On the face of it, that might seem surprising, as Galopin Des Champs set off as the 7-5 favourite and eventually came home with a comfortable seven-length winning margin over Bravemansgame. But that tells only a fraction of the story of a race that gripped the attention from first to last.
Throughout the opening circuit, Paul Townend, the winner’s jockey, was forced to sit much further away from the pace-setting Ahoy Senor than he would have preferred, as the leader, a strapping old-school steeplechaser, set out to test his rivals’ stamina from the off.
While Ahoy Senor flew his fences and kept up the gallop, Galopin Des Champs was noticeably less slick over a couple of the obstacles and while he made steady progress on the second circuit, he was still a few lengths adrift of the pace on the run to the 17th fence.
Ahoy Senor’s jumping can become a little erratic as he tires, however, and it was here that disaster struck. Ahoy Senor fell and brought down Sounds Russian, while also impeding A Plus Tard, last year’s Gold Cup winner, who was eventually pulled up before three out.

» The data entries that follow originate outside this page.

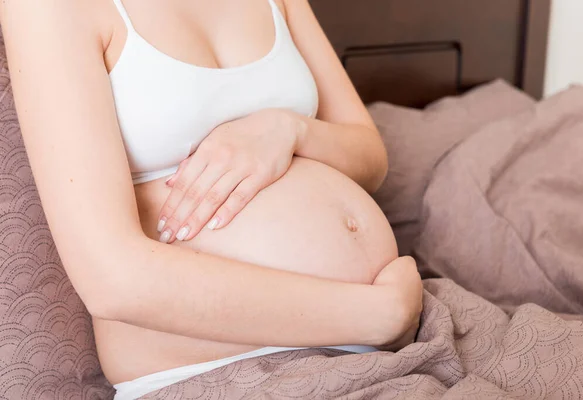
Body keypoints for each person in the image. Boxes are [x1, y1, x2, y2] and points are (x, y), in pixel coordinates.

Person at [0, 0, 423, 398]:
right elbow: (111, 280)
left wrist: (288, 130)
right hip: (223, 371)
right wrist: (375, 314)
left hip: (374, 339)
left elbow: (371, 156)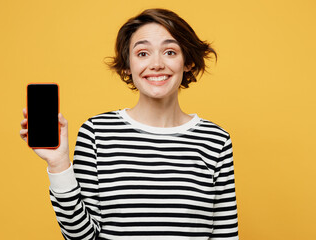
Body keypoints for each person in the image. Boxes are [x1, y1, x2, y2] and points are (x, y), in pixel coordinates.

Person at [20, 8, 238, 240]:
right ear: (127, 65)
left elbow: (225, 235)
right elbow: (80, 238)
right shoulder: (96, 133)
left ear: (188, 63)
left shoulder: (216, 140)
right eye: (143, 53)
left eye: (170, 52)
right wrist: (59, 164)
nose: (156, 64)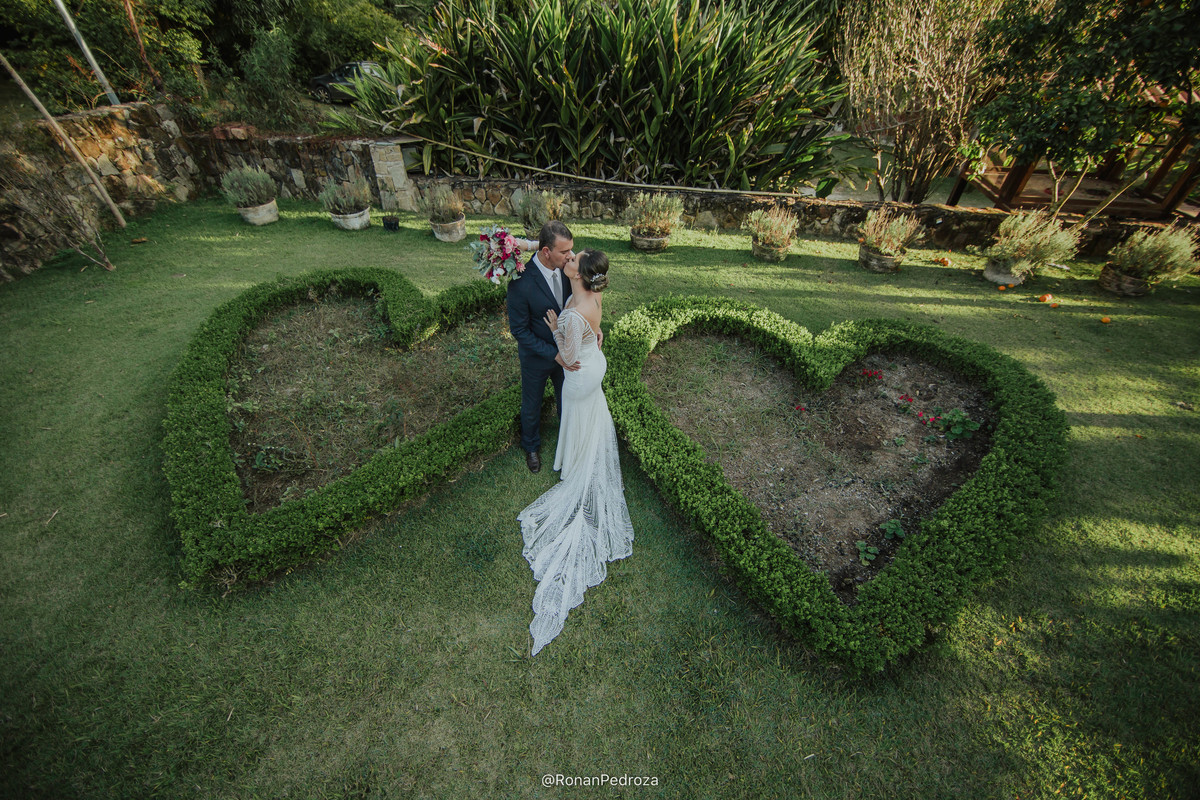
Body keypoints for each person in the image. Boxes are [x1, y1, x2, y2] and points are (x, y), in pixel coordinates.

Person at [517, 249, 634, 656]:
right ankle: (580, 454)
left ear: (579, 275)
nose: (569, 258)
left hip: (580, 374)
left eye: (574, 259)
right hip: (595, 362)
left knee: (579, 413)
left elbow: (566, 359)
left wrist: (557, 328)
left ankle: (577, 464)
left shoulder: (571, 313)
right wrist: (591, 334)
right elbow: (591, 327)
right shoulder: (593, 293)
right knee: (590, 418)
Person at [507, 220, 577, 474]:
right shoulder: (520, 281)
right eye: (564, 251)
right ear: (546, 251)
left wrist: (595, 327)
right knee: (532, 404)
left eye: (571, 249)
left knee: (566, 398)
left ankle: (569, 440)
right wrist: (553, 354)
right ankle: (531, 446)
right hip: (536, 358)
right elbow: (519, 331)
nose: (570, 256)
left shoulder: (569, 269)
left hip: (566, 351)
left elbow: (581, 300)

On another day, Galopin Des Champs might have been caught in the melee, but he emerged unscathed and continued to inch his way forward. There was still more drama to come, however, as he belted the third-last hard, handing a useful advantage to the two horses still in front of him, Hewick and Bravemansgame, the third-favourite.

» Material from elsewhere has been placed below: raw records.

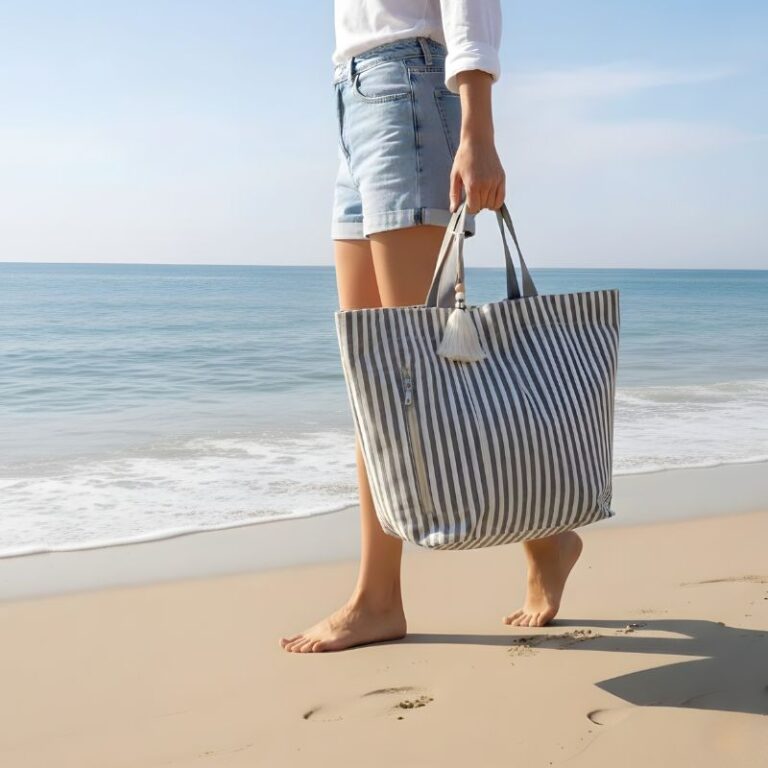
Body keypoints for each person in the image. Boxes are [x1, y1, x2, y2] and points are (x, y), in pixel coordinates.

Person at [280, 1, 583, 654]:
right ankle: (378, 598)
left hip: (408, 88)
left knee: (430, 369)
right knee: (374, 376)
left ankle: (544, 536)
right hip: (353, 94)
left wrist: (478, 127)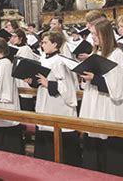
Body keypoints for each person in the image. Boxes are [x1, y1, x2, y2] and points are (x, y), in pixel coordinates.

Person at [79, 19, 123, 180]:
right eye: (91, 34)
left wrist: (95, 78)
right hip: (96, 103)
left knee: (112, 149)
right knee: (96, 144)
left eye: (95, 34)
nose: (92, 37)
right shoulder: (97, 53)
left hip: (112, 107)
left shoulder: (117, 55)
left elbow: (119, 87)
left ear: (105, 35)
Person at [32, 32, 81, 165]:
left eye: (45, 42)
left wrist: (49, 83)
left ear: (55, 45)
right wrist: (31, 80)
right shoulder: (43, 59)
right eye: (42, 42)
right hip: (44, 102)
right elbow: (39, 80)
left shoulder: (61, 61)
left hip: (58, 106)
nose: (42, 45)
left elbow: (68, 87)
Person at [0, 38, 23, 154]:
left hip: (2, 104)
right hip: (8, 103)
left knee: (1, 140)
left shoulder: (0, 64)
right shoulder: (7, 62)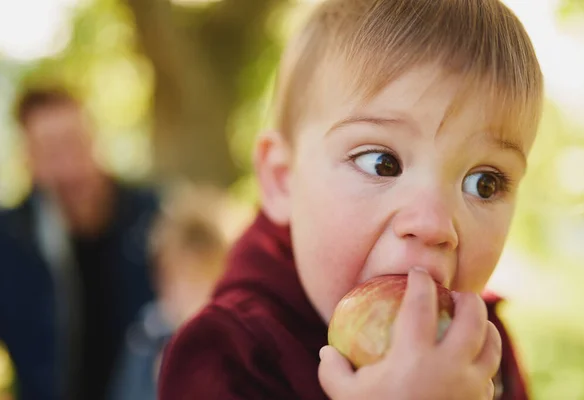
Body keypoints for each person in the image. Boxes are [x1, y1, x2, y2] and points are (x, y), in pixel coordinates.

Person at [158, 0, 544, 399]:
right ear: (282, 181)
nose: (433, 224)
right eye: (382, 163)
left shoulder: (482, 350)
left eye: (484, 183)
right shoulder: (226, 357)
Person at [0, 86, 158, 400]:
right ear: (28, 158)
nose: (68, 165)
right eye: (50, 151)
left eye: (74, 143)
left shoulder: (152, 218)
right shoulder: (10, 239)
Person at [108, 183, 227, 400]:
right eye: (172, 281)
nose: (182, 295)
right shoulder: (146, 337)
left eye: (196, 282)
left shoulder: (233, 341)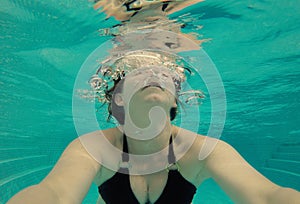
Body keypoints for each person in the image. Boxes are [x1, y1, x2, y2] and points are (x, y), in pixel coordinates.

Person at [8, 1, 300, 204]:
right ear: (118, 96)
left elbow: (267, 196)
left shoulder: (201, 152)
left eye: (165, 73)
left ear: (176, 96)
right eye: (137, 70)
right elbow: (54, 194)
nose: (154, 73)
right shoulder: (95, 149)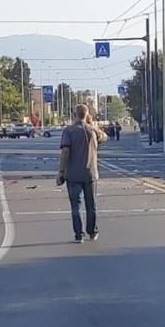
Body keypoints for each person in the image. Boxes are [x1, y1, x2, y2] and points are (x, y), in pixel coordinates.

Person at [58, 104, 108, 243]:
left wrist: (61, 172)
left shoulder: (69, 131)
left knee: (76, 205)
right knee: (91, 205)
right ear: (87, 115)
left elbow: (65, 151)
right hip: (90, 173)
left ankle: (79, 234)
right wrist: (91, 124)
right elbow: (105, 137)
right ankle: (92, 231)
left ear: (74, 114)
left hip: (73, 174)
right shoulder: (93, 131)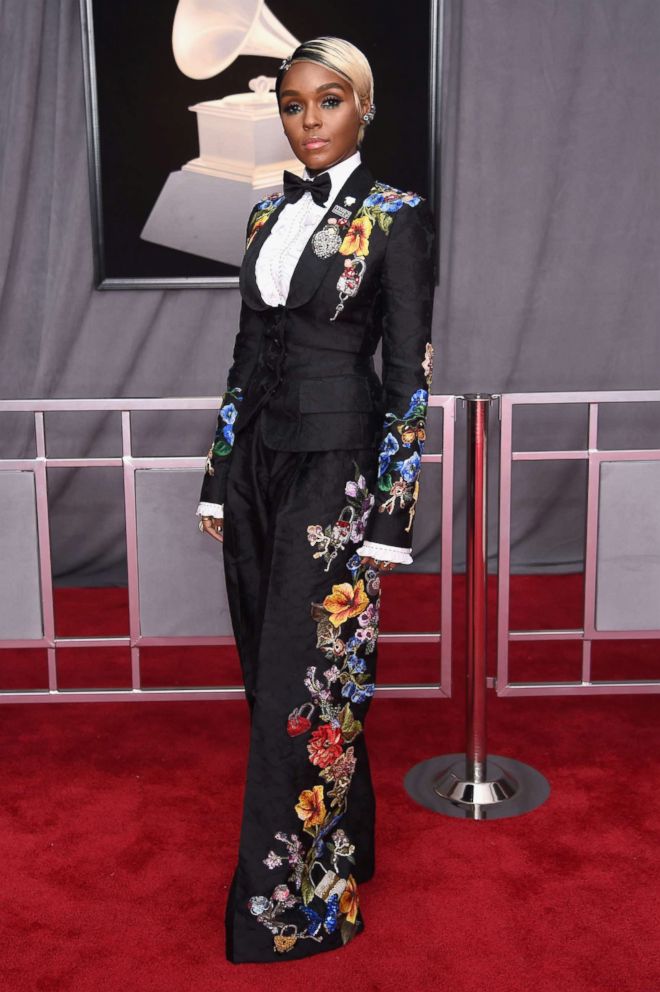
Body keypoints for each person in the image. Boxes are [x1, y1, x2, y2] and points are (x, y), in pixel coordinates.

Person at [197, 35, 435, 963]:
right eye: (294, 105)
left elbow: (407, 370)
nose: (309, 122)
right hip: (259, 462)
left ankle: (295, 911)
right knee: (277, 671)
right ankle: (357, 839)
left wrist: (390, 514)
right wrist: (219, 472)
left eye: (329, 102)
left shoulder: (398, 216)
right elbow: (248, 355)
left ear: (363, 107)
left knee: (304, 684)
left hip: (337, 468)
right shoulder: (266, 212)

Townend, wisely, gave him time to recover before once more starting to reel them in. Bravemansgame briefly led as Hewick crashed out at the second last, but Galopin Des Champs overhauled him with a big leap at the last and put any questions about his stamina to bed by staying on strongly all the way to the line. Twelve months on from the groan of despair that greeted his fall when clear at the last fence in the Turners Novice Chase, Galopin Des Champs ran into the raucous wall of noise that always greets a winning favourite in the Festival’s biggest race.
“That was the most pressure I’ve felt,” Mullins said. “We felt we stuck our necks out and said he is a Gold Cup horse.
“We elected him as our Gold Cup horse, whereas Al Boum Photo [his winner in 2019 and 2020] sort of happened. With this fellow, we thought he was good enough and that puts you under pressure until the actual day when it has happened.
“A lot of people were saying he is not [a Gold Cup] horse as he had too much speed and no stamina, but he had won over three miles as a novice and I was happy that if a novice can do that over hurdles at that age they are only going to get stronger as an older horse.”
Mullins tweaked the winner’s training regime after his fall here last year, and gave plenty of praise to both Townend, for his coolness under pressure, and Adam Connolly, his groom and work rider.
“Adam rides him all the time and just keeps a lid on him,” Mullins said. “We didn’t do as much fast work with him this year, it’s all about stamina and getting him to switch off. Paul has done that in the last few races as well. Paul gets him relaxed and puts him to sleep.”
Seven may well be Mullins’s lucky number, as this was just the seventh race of Galopin Des Champs’s chasing career, at the age of seven and he won by seven lengths. So much went wrong on the road to victory, meanwhile, that he is surely capable of even better form as he matures, and he is the 11-8 favourite to follow up next year.
By then, Mullins could well have become the first trainer to reach 100 Festival winners, and amid the delight of his latest triumph here, he could still pause to reflect on how far he has come.
“It is mind blowing,” he said. “I can’t comprehend the numbers I have in training at home [more than 200] and I can’t comprehend the quality of horse we have at home. It is something that we never would have dreamt of.
“Until I got my licence if someone would have said to me, you will have 60 horses every day for the rest of your training career I would have grabbed that because top trainers like Fred Winter, Fulke Walwyn, David Nicholson never had more than 60 or 65, and you were lucky if you got a Grade One horse every year, or two maybe.
“Every day I go through the barns, and I pinch myself.”